# skeeterpee slow ferment



## derunner (Dec 15, 2012)

I'm a first time skeeter pee maker. I mixed up my skeeter pee 9 days ago. I increased the recipe by 20% to make a 6 gal batch vs 5. So that may have been my first mistake not sticking with the recipe. I also mixed too much sugar as sg was 1.078 when starting. 24 hours later, I added my slurry from a piesporter kit with elderberry flowers. I had a little less than a quart of slurry.

fermentation went well the first couple days, stopped at 1.062. Wednesday I added some more EC-1118 yeast to the top and did get some action, but sg did not go down the first day. I also added the rest of the yeast nutrient and energizer plus an extra tsp of each before adding the yeast. Today, it was foaming some and churning and it is now at 1.046 so I added the last 32 oz of lemon. I hope it keeps fermenting to dry. It has a slight funny smell, but, i think that may be the elderflowers. temp has been constant 75 via brew belt throug this whole time

*so I wonder if I need to do anything else, like add more nutrient or energizer? I have had covered with a towel. When should i put on the lid with an airlock? I was stirring with my drill mounted paddle to add lots of oxygen, but that seemed to stall the ferment. Can too much stiring be bad? Should this be more a gentle stir twice daily?
*
Besides starting at too high of sg, I probably added too much lemon at first as I held back 32 oz, but since i made a 6 gal batch I should have held back 38 oz. So perhaps it was to sweet and too acidic for the slurry?


----------



## derunner (Dec 16, 2012)

Good sign, the fermentation is churning, there is foam on top, and the sg has dropped to 1.032 now so it looks like fermentation is going strong.

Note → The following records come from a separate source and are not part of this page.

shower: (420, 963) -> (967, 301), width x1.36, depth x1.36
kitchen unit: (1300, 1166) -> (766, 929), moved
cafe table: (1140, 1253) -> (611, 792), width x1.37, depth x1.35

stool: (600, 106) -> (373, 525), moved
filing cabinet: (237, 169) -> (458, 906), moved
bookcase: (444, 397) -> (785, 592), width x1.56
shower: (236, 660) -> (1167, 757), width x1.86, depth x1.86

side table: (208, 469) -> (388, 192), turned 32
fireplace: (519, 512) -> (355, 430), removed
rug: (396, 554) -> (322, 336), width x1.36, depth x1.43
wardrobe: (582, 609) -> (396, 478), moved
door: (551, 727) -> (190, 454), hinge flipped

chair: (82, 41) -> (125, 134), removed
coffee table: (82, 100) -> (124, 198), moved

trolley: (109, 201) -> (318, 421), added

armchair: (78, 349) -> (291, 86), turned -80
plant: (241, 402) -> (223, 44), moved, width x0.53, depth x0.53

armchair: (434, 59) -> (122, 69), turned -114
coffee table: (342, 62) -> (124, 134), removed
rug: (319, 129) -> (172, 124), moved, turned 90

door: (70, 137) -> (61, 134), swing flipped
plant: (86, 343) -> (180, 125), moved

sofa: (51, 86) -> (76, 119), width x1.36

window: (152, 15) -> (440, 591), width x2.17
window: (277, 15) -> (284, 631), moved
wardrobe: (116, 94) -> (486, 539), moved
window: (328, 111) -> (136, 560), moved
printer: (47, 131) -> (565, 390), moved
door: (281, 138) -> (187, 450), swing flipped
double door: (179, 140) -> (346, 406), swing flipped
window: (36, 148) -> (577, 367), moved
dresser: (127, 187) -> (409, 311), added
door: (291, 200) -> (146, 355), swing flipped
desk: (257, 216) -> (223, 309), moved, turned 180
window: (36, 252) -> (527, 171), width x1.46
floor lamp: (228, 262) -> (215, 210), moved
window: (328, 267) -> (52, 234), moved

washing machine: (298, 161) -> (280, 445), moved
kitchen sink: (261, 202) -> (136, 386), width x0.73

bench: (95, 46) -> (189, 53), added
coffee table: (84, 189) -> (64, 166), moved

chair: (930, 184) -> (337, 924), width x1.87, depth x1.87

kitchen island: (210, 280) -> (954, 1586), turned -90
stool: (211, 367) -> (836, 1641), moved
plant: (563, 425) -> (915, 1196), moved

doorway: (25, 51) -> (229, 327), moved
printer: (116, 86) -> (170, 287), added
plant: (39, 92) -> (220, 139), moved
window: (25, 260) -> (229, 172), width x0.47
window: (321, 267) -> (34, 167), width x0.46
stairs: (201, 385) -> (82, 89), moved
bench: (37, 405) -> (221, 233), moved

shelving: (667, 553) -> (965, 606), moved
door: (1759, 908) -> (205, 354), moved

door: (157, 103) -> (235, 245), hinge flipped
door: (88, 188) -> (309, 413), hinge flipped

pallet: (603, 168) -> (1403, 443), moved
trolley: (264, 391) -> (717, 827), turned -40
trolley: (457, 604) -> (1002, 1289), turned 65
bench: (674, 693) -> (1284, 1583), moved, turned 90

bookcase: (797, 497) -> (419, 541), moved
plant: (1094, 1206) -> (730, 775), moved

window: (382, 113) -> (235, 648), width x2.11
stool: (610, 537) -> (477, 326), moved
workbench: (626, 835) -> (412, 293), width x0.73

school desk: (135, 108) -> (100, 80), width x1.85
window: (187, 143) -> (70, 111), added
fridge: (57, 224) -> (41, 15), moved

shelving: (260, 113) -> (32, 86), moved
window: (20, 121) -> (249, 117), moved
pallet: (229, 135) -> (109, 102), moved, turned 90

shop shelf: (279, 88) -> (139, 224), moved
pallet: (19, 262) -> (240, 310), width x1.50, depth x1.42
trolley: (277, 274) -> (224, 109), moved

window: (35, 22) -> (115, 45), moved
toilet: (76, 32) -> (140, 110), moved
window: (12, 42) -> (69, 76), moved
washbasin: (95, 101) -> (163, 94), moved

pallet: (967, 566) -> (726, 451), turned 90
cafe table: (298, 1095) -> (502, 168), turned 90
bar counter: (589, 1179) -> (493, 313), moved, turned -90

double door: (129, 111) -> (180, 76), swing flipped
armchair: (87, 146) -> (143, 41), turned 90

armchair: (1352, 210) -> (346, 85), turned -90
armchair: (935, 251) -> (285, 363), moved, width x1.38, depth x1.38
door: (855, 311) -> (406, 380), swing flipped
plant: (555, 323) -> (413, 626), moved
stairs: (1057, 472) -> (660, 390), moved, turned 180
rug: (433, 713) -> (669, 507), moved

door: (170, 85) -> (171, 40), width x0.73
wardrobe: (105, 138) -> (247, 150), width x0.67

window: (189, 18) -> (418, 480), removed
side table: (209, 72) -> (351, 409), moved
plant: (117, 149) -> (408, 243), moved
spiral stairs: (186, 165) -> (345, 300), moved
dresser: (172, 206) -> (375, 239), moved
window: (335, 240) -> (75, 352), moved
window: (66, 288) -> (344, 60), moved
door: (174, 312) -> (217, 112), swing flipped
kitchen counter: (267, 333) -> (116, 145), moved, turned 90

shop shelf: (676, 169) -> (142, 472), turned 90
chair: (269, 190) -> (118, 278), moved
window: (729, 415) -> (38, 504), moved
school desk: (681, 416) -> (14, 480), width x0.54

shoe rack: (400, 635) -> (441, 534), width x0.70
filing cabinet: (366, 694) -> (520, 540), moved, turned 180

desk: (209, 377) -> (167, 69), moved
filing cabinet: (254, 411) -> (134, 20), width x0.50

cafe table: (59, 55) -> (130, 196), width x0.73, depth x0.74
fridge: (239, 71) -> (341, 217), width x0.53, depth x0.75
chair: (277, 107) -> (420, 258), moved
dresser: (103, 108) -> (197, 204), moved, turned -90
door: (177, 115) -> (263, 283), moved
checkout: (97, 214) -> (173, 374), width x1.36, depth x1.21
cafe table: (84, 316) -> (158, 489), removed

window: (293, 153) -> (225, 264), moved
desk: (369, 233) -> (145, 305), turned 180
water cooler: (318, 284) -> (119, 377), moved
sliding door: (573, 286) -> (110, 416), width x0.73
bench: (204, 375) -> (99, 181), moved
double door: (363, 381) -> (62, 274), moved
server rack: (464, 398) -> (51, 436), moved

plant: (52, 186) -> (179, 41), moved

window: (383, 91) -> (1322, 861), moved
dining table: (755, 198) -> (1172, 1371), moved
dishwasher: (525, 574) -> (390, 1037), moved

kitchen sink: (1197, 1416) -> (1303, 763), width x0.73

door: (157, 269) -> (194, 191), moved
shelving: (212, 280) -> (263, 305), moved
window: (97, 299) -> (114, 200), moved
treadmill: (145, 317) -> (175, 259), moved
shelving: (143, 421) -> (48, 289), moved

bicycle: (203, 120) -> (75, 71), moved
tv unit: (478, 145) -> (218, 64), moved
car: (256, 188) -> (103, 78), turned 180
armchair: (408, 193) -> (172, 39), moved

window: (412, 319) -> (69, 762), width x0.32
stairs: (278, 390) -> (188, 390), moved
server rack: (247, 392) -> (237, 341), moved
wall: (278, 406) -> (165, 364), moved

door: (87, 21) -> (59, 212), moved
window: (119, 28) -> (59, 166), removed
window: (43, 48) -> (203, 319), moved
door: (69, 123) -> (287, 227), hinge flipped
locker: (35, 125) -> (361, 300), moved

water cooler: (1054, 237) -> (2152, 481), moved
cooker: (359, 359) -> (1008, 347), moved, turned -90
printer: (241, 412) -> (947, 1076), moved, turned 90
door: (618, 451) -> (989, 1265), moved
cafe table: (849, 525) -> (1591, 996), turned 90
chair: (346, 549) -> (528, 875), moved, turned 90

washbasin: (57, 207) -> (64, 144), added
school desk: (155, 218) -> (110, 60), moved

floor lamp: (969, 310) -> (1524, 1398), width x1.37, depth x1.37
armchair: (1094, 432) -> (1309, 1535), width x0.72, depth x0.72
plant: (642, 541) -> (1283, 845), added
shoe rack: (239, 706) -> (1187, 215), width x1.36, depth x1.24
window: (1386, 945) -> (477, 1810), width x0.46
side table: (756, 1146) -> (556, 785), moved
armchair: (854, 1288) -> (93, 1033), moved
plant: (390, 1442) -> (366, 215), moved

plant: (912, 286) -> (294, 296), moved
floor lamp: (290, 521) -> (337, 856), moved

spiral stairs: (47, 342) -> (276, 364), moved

I was thinking to keep it simple I would just ferment to dry in the bucket. When should I put on a lid and airlock?

Thanks for your help?


----------



## Arne (Dec 17, 2012)

Snap your lid on at 1.020 tp 1.010 or so. Airlock it up and you are good to go. Arne.


----------



## derunner (Dec 17, 2012)

Thanks Arne.


----------



## sledman765 (Apr 11, 2013)

I am having a similary issue. This is my first time making skeeter pee. The fermentation process doesn't seem very robust compared to the wines that I have made. Is this normal? I'm using a primary fermentation bucket with an airlock and began with yeast starter. I've noticed on some videos that they have used a cloth to cover their carboy and was wondering if it was getting enough oxygen. The specific gravity after two weeks is about 1.067%. Any thoughts?


----------



## Arne (Apr 12, 2013)

Its kind of a personal thing, snap on lid or not. S.P. seems to need a lot of oxygen to keep it going. Stir the heck out of it and see if that helps.It also likes to be warm. 75 degrees or so keeps it happy. Usually stirring it, keeping it warm, and adding the nutrients and maybe energizer will keep it going. Arne.


----------



## fivebk (Apr 12, 2013)

I made a tropical skeeter pee (with pineapple, mango, peach, strawberry & orange). It started very slowly and continued that way till the end. It does however have a huge amount of flavor and aroma. I back-sweetened it a little and will let it bulk age for awhile, even though it's plenty more than drinkable right now.

BOB


----------



## sledman765 (Apr 13, 2013)

Thanks Arne and fivebk! I'll work on your suggestions and see how it turns out. Thanks again!


----------